3.  Echo Chambers reject the idea that we can “reason together” and find areas of common ground.  Individuals who spend their lives in an Echo Chamber indirectly affirm the idea that sharing time with those who have differing views is hazardous to one’s own ideology.  They believe that there is no common ground with millions of individuals on the “other side.”  Period.  So why waste one’s time even attempting to do so?  But embracing this flawed thinking leads to another sad truth of Echo Chambers.

4.  Echo Chambers discourage the forging of new relationships with those outside our little network.  If conversations foster relationships, which in turn grow trust, there is no wonder that our nation is so divided.  The mistrust is at an alarming level.  And yet, there is a rather simple solution to breaking down those walls of distrust.  Conversations.  And no I’m not talking about everyone holding hands and singing Kumbaya.  Conversations can oftentimes expose areas of absolute disagreement, but, if done in a respectful manner, simply having the dialogues can increase respect for each other.  As that occurs, relationships begin to form.  But without relationships, this next reality of an Echo Chamber, perhaps the saddest, will prevail.   

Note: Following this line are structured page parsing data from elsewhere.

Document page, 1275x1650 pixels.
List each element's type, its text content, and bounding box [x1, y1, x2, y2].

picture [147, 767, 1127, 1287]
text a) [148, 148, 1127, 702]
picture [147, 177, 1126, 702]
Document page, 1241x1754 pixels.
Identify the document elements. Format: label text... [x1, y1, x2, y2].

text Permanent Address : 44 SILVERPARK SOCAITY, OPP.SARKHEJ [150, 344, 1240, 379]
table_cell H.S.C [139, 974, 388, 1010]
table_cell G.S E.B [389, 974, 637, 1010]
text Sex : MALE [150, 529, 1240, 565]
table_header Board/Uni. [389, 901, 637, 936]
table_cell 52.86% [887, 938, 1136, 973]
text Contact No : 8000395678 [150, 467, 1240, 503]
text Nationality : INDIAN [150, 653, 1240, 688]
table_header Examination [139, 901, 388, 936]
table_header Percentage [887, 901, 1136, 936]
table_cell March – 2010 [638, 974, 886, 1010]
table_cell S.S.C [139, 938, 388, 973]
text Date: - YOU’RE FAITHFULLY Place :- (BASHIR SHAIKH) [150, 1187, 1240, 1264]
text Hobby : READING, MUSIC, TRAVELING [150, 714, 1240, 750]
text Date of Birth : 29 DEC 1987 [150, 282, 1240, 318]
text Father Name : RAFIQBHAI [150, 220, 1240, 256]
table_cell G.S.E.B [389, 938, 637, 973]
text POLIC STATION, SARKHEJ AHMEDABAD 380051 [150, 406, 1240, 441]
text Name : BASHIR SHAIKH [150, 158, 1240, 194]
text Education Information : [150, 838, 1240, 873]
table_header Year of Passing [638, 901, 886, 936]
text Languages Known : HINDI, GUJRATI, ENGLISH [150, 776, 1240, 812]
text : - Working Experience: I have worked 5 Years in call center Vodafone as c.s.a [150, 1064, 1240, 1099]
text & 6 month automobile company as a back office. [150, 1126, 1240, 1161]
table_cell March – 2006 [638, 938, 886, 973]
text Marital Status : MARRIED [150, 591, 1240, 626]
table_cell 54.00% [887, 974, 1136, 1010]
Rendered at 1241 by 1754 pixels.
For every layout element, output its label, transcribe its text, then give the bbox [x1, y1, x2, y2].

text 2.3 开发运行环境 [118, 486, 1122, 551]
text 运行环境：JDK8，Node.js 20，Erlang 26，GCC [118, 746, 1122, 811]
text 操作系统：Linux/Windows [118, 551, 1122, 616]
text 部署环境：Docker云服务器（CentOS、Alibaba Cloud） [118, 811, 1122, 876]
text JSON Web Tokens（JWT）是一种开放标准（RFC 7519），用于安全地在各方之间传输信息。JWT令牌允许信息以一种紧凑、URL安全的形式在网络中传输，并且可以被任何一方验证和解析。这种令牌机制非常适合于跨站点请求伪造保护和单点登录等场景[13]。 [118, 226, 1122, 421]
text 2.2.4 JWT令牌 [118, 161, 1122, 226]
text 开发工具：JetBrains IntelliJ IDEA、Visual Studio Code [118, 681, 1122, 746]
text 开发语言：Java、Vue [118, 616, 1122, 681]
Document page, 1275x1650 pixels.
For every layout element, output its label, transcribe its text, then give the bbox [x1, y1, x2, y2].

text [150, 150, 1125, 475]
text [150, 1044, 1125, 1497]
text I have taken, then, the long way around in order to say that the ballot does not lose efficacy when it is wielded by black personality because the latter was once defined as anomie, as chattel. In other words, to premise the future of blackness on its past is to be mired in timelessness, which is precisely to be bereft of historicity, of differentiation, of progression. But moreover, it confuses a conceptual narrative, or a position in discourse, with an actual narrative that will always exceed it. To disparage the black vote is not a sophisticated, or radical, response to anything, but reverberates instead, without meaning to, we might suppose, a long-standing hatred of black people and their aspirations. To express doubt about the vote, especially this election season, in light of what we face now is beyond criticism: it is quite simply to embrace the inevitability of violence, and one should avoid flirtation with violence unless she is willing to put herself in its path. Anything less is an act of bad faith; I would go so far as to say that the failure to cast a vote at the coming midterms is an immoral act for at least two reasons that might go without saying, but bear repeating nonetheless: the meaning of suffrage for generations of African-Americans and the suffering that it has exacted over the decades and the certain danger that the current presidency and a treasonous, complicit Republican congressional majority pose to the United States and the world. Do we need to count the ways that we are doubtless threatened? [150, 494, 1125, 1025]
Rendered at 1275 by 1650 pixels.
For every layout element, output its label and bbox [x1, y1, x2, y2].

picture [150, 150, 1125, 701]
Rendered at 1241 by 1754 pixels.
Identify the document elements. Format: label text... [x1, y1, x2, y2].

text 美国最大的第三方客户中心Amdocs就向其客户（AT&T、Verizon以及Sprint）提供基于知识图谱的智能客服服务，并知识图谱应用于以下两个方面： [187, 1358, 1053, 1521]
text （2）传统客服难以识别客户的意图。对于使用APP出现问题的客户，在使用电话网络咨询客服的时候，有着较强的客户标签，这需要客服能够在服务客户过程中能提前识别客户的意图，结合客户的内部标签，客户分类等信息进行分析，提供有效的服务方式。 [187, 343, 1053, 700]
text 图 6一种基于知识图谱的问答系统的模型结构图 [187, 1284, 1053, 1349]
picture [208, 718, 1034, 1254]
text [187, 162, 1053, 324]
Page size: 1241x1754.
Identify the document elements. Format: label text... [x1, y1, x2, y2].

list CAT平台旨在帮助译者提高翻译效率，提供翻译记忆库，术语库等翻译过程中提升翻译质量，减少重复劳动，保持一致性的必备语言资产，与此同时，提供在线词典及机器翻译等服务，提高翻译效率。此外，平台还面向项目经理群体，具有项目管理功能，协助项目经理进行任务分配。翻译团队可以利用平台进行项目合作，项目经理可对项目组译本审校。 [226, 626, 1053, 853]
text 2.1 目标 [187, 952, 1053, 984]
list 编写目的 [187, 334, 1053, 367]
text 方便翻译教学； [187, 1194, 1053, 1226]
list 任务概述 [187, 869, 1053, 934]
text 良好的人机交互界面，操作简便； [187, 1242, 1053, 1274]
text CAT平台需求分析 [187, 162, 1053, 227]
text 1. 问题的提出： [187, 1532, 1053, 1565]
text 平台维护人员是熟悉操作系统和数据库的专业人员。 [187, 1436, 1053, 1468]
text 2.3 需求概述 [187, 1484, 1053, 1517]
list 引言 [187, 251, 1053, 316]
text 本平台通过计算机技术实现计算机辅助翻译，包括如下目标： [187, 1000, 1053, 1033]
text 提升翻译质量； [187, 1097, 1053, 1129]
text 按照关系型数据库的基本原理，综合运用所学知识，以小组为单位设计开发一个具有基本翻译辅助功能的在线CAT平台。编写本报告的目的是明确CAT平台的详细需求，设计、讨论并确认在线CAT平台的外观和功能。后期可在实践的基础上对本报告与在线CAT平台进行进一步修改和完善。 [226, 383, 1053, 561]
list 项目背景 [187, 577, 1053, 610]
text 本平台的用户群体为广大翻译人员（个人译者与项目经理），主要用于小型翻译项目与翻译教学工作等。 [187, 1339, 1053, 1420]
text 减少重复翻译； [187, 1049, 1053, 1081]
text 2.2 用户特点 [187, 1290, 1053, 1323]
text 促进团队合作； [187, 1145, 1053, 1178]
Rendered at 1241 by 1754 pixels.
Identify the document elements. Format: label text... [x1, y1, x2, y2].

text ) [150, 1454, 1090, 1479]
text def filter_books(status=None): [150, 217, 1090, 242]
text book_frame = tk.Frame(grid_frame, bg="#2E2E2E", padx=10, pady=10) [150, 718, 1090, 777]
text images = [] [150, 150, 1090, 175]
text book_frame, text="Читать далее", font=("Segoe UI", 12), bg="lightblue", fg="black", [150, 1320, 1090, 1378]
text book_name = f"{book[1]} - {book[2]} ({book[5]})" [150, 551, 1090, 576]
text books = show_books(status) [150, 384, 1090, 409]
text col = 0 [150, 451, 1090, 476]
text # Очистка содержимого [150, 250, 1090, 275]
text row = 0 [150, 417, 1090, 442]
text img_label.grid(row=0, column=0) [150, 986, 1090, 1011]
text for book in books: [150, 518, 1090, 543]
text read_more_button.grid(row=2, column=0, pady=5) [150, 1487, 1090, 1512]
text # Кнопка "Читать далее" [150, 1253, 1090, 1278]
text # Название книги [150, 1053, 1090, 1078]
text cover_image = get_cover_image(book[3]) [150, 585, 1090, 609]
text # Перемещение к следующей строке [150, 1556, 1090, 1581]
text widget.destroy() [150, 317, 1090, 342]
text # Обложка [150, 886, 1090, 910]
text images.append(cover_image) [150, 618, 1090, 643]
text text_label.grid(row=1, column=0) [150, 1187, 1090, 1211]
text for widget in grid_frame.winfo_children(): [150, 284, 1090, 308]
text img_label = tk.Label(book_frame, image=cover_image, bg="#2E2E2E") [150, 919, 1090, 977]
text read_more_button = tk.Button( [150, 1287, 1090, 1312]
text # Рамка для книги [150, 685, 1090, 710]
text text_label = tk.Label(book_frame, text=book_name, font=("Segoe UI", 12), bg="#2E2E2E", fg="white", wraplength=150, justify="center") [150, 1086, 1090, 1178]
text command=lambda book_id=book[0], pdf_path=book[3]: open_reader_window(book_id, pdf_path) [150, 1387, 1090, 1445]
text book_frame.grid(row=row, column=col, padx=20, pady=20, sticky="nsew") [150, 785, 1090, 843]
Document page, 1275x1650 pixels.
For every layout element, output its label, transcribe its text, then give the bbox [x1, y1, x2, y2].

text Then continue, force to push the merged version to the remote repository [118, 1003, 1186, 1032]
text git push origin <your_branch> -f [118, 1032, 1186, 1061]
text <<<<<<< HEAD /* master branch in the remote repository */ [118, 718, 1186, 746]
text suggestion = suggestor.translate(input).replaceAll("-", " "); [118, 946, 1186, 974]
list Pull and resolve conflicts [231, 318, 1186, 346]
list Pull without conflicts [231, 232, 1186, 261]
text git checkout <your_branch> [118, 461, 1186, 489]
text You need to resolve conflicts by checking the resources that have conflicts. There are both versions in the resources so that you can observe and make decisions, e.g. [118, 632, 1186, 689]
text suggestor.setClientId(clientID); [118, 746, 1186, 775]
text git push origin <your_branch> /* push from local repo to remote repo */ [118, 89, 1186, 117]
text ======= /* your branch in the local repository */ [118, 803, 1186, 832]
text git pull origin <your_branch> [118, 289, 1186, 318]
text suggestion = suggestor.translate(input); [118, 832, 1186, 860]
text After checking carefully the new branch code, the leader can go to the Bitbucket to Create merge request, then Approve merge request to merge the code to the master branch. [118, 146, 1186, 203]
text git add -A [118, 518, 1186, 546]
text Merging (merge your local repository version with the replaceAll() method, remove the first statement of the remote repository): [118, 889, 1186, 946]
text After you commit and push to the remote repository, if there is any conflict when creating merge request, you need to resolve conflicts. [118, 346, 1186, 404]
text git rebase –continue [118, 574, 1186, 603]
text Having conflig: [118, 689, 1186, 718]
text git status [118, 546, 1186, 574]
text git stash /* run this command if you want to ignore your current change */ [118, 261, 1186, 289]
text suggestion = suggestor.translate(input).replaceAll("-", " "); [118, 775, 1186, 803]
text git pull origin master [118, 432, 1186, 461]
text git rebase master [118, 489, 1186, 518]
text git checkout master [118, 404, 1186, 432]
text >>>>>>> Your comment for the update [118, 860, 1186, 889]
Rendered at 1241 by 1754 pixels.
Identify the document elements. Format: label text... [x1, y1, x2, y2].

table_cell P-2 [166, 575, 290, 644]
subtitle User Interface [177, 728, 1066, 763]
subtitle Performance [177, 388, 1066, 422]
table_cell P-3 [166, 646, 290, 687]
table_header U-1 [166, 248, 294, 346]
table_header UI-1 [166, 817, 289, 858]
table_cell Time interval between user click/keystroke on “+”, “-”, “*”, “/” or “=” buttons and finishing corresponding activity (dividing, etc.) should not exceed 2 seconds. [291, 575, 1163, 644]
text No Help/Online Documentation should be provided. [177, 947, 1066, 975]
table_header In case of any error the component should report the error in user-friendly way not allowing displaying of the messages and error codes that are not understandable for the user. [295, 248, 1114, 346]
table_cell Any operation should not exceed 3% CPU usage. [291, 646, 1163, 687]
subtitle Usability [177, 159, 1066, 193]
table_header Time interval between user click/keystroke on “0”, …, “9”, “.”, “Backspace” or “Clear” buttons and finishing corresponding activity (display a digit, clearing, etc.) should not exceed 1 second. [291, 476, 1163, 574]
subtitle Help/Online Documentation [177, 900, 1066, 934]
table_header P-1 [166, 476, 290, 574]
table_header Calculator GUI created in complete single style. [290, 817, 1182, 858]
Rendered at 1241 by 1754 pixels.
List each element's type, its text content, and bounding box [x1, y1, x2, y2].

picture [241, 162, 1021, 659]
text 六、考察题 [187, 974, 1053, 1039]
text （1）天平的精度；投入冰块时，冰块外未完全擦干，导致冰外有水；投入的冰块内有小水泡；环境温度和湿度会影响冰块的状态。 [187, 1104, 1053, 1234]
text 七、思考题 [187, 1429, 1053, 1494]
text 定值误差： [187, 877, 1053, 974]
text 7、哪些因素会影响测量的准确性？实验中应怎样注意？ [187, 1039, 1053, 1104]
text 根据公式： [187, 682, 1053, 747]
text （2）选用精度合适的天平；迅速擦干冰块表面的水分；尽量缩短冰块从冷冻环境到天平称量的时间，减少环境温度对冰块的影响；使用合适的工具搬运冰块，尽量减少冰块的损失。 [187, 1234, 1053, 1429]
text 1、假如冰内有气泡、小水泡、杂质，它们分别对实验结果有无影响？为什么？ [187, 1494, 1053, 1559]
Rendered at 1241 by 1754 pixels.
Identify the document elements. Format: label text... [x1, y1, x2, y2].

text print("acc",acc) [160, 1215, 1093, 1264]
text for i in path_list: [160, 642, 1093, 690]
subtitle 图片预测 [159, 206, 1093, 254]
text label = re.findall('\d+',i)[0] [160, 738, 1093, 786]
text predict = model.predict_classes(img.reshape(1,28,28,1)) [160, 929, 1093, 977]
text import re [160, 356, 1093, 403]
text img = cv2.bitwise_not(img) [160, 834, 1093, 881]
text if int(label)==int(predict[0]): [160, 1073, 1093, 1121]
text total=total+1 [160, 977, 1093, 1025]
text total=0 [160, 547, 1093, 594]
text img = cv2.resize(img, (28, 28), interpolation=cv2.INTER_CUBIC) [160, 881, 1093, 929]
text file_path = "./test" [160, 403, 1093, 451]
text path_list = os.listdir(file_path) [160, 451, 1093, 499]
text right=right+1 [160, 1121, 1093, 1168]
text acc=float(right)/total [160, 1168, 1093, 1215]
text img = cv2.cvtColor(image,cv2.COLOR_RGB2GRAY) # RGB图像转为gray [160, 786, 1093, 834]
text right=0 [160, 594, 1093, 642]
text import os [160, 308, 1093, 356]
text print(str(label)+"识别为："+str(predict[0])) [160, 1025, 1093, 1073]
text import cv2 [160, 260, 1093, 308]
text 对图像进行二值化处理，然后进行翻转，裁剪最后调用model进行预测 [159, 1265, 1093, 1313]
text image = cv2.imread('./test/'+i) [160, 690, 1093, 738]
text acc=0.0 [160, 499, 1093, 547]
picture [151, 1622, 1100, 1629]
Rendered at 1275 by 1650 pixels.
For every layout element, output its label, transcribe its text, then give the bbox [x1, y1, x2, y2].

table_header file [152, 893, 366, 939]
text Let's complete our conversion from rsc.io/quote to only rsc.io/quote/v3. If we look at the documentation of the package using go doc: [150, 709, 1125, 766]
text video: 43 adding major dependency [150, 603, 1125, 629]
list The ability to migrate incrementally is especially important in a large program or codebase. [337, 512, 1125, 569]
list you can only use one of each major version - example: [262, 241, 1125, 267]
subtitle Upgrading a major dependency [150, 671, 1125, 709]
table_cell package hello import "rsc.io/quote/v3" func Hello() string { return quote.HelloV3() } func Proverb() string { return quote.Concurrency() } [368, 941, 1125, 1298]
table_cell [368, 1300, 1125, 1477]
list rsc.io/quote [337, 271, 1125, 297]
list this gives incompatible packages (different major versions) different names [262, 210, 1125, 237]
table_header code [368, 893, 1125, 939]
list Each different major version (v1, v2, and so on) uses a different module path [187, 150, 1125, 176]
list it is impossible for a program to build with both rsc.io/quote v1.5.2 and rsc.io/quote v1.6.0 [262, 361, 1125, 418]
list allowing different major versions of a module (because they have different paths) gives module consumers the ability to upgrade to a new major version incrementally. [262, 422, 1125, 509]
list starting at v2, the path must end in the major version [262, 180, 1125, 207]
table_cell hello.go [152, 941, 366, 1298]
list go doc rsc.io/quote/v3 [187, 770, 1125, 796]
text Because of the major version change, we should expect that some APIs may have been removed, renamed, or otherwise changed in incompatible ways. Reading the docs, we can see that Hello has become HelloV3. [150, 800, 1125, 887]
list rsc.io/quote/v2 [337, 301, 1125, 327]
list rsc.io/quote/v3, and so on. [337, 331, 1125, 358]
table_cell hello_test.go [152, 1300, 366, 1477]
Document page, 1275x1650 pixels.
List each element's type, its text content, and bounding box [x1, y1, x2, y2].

5.  Echo Chambers are completely ineffective for sharing truth to those without the truth.  If you believe you have the truth, whether it is the political ideology you embrace, or even the spiritual faith you practice, there is no greater way to hide that truth than to remain in an Echo Chamber.  Those in your little chamber already have the truth as you see it.  And so to remain in your little tribe results in many others never coming to know the truth.  This verse in Scripture reminds me of this reality: “No one lights a lamp and then puts it under a basket. Instead a lamp is placed on a stand, where it gives light to everyone in the house.” (Matthew 5:15)  If you want your truth to be heard, then get outside your Echo Chamber and share it with those who have yet to hear or understand it.

I can already hear some saying, “yeah but the ideas of the other side are not only wrong, they are dangerous.”  For a moment let’s assume that is correct.  The “other side” is no doubt comprised of a few leaders and many followers.  It’s likely that the leaders are incapable of changing their dogma.  But the followers are less assured and may be willing to entertain sound arguments, particularly if they are presented in a safe and engaging dialogue, that is shared within a growing relationship.  Those followers will never hear your truth if you regurgitate your message in your little Echo Chamber. 

So for the sake of expanding your understanding of truth, and your own mental growth, I encourage you to exit your Echo Chamber.  Begin making a difference by developing relationships that are based on mutual respect and honest dialogue.  As you do this, I believe it can break down the walls that have served to divide us all.  And who knows, you may even find that your perspectives were not so flawless after all.